Copenhagen Atomics’s tactic to get its reactor developed is clear: it follows a three-phase reactor strategy: the first reactor operates on water only, the second on FLiNaK that is heated to 600ºC, and a third reactor is under construction that will be used to test natural uranium and thorium salts. The third reactor will be completed around the end of 2026. What makes this process unique is that until the third reactor operates, there is no radioactive handling involved and, therefore, the process of engaging with the regulator can be launched in parallel as the nuclear development continues.
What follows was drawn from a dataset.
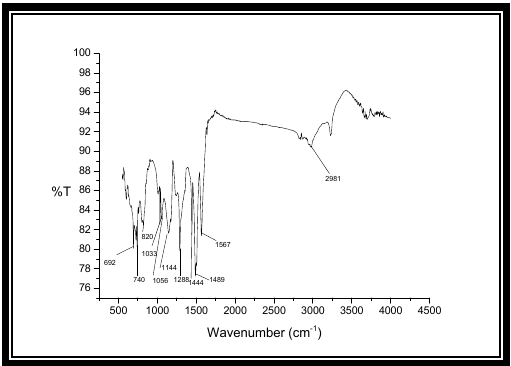
Figure 2. FTIR Spectra of the PNB adsorbent.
The final reactor design will eventually incorporate heavy water as a moderator instead of graphite – that is traditionally used by other small modular reactor start-ups. Even though it is more expensive, heavy water is selected due to its passive safety features and long-term durability, as it does not suffer from irradiation damage or degrade for at least 100 years.

Furthermore, throughout the lab, there are various cylinders of nitrogen and argon that are used to protect the primary and secondary components. Throughout their various iterations, Copenhagen Atomics has figured out that gaskets are better welded shut than to maintain the purification of the salt, as well as the ability of the metal to keep the moisture and oxygen out.

Last, it even had a production facility for material purification that requires materials for the reactor to operate such as lithium-7 and lithium-6. Both isotopes are respectively required in the nuclear fission and fusion industry.

With this focus to get material behaviour under control while selling the development as spin-offs, Copenhagen Atomics has managed to escape various commercialisation valleys of death. It has a business model that allows it to obtain learning curves, while generating cash flow by selling what it learns from the process to various clients.

When I questioned Thomas about the apparent contradiction of being based in Denmark, he responded straightforwardly, that what their politicians did was irrelevant, because Denmark was not viewed as a primary customer.

Copenhagen Atomics believes that inventing and developing new technology requires the right people and resources and that ultimately geographic location is irrelevant. As the product reaches its maturity, the clients are knocking on the Danish door.

Hügo Krüger, MSc in Civil Nuclear Engineering.

* The views in this column are independent of Business Report and Independent Media.